それと腹に回した手を締めないで下さい、苦しいです、圧迫死させられそうでマジで恐いです。

「じゃあ、何でマリンちゃん争奪戦に参加しないんですか。」

「あのさ、まさかとは思うんだけど。・・・とりあえず、こっち向いてくれる?」

「?」

胴体に巻きついていた腕から解放され、半回転してお互いに向き合う形になった。

会計様の方が、身長が高いので私は上を見上げた状態になっている。

「もしかして君は、僕がマリンの事を好きだと思ってる?」

「はい。」

何も考えずに即答すると。会計様はガクッと項垂れた。

そして、しばらく沈黙したあと会計様は口を開いた。

「・・・・しょうがないよね。」

っ!?

なぜ怒っているんですか。表情は解らないけど、そのブラックオーラで不機嫌の度合いが伝わってくる。

「待っていたかったけど、もう限界。」

「な・・・何を怒っているんですか。私、何か気に障る事でも?」

声が上ずってしまう、マジで恐ぇよ・・・。

気持ち的には一目散に逃げ出したいけど、会計様の両手が私の肩に置かれているから逃げられない。

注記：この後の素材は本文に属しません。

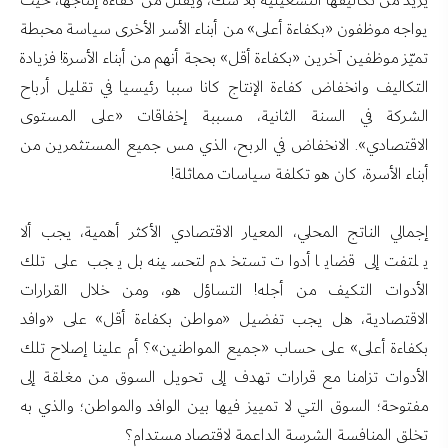
يزيد من تكاليفها التشغيلية بلا شك، ويقلل من كفاءة إنتاجها، حيث
يواجه موظفون «بكفاءة أعلى» من أبناء الأسر الأخرى سياسة محبطة
تميّز موظفين آخرين «بكفاءة أقل» بحجة أنهم من أبناء الأسرة! فزيادة
التكاليف وانخفاض كفاءة الإنتاج كانا سببا رئيسيا في تقليل أرباح
الشركة في السنة الثانية، مسببة إخفاقات «على المستوى
الاقتصادي». الانخفاض في الربح، الذي مس جميع المستثمرين من
أبناء الأسرة، كان هو تكلفة سياسات مماثلة!
إجمالي الناتج المحلي، المعيار الاقتصادي الأكثر أهمية، يجب ألا
يلتفت إلى قضايا أدوات تستخدم لتحسينه بل يجب على تلك
الأدوات التكيف من أجله! التساؤل هو، ومن خلال القرارات
الاقتصادية، هل يجب تفضيل «مواطن بكفاءة أقل» على «وافد
بكفاءة أعلى» على حساب «جميع المواطنين»؟ أم علينا إصلاح تلك
الأدوات تزامنا مع قرارات تهدف إلى تحويل السوق من مغلقة إلى
مفتوحة؛ السوق التي لا تمييز فيها بين الوافد والمواطن؛ والذي به
تخلق المنافسة الشرسة الداعمة لاقتصاد مستدام؟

「君の言う通り、誰かにとられる前に俺のモノにすることに決めたよ。」

その言葉を理解する前に、会計様の超アップな顔と唇に暖かいものが触れた。


脳に酸素が足りなくなるくらいの口付けで、倒れそうになった私を支えつつ、私の耳元で会計様はこう言ったのだ。

「好きとかじゃ足りない、愛してるよ。拒否は認めないからね?」

そして、再び唇に暖かな感触と倒れそうになった原因の行為が再開されたのであった。


初投稿させていただきました。よろしくお願いします。